■ Source text:

So MissingNo. is sort of a middle ground between real Pokemon and Glitch Pokemon. Some of its data is fixed, but some other is random; particularly, any data that comes within the Pokedex number rather than the index number. While all MissingNo. were given a Pokedex Number of 0 as aforementioned, only data for Pokedex Numbers 1 to 151 exists, so it's much of the same story. Heck, MissingNo.'s infamous Bird-type comes from some random trainer using a Voltorb, whose index number matches the index number of the Bird-type, so it really is that bad. If you wanted, you could actually track down MissingNo.'s properties by interpreting the memory area it retrieves data from. Still, as bad as it may be, MissingNo. doesn't immediately freeze or crash the game unlike some Glitch Pokemon, so some people think of it as an error handler because of that. Plus its name is legible and just not garbage and random characters, which helps the cause. However, you have to look no further than Pokemon Yellow, where MissingNo. will often crash the game immediately, or simply other localizations of Pokemon Red/Blue. This has mostly to do with the decompression of the (garbage) sprite. Some glitch sprites will go through, but some won't. Generally, it would be because the sprite is too "big" that it overflows the sprite buffer corrupting different areas of memory, which may be fatal. Often, the sprite will be large enough to overflow into the Hall of Fame data but not large enough to corrupt other vital areas of memory, this being the reason why MissingNo. famously causes the Hall of Fame to look absoultely trash (note that "large" and "big" aren't the most accurate words to use here but let's leave it like that for simplicity). And surprise, surprise, the sprite data and size of Glitch Pokemon and MissingNo. is all random (but all MissingNo. share it, obviously). This is reflected in the fact that some Glitch Pokemon will crash the game and others won't, although there can be other factors.

■ Activity 1: Name every Pokemon game title that appears in the MissingNo. passage.
■ Activity 2: According to the MissingNo. passage, what Pokedex number was given to every MissingNo.?

■ Information given:
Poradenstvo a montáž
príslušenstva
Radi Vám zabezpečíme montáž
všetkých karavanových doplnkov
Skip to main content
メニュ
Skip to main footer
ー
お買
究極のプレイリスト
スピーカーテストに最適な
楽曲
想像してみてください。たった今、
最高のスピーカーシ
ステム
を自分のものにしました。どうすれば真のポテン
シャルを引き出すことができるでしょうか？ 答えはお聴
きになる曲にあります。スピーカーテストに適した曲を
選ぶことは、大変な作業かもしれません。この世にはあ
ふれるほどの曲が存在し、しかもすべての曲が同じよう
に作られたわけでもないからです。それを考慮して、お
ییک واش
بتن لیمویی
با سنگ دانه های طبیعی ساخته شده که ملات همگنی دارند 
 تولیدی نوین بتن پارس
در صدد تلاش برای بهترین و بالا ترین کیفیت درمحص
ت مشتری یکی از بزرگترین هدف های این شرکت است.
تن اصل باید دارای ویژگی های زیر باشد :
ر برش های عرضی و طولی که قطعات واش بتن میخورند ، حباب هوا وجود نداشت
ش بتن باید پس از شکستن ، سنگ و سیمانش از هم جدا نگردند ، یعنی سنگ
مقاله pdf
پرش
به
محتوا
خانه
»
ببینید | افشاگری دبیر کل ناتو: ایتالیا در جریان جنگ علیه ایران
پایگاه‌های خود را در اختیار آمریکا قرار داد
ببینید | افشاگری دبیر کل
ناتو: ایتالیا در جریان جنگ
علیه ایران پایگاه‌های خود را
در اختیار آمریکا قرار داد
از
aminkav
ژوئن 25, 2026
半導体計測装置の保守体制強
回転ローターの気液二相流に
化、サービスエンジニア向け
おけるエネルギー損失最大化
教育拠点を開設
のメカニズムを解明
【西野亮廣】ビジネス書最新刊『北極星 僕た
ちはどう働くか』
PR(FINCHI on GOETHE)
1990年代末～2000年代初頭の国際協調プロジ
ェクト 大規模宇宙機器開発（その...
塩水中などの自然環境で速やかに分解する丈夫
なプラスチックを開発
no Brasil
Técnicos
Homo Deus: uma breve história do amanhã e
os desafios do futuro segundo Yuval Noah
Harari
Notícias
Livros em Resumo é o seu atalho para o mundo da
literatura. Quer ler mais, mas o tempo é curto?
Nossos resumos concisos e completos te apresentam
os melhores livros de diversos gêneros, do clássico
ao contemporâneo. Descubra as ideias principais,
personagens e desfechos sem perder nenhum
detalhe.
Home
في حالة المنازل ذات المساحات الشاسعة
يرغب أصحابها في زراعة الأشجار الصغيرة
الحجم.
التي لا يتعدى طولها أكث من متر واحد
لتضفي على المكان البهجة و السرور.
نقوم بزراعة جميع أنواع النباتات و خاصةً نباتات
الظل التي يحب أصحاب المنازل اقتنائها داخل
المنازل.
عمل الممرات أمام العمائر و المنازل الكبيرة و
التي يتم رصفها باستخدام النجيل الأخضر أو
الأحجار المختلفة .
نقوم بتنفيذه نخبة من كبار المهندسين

■ Exercise solution 1: Pokemon Red, Pokemon Blue, Pokemon Yellow

■ Exercise solution 2: A Pokedex number of 0.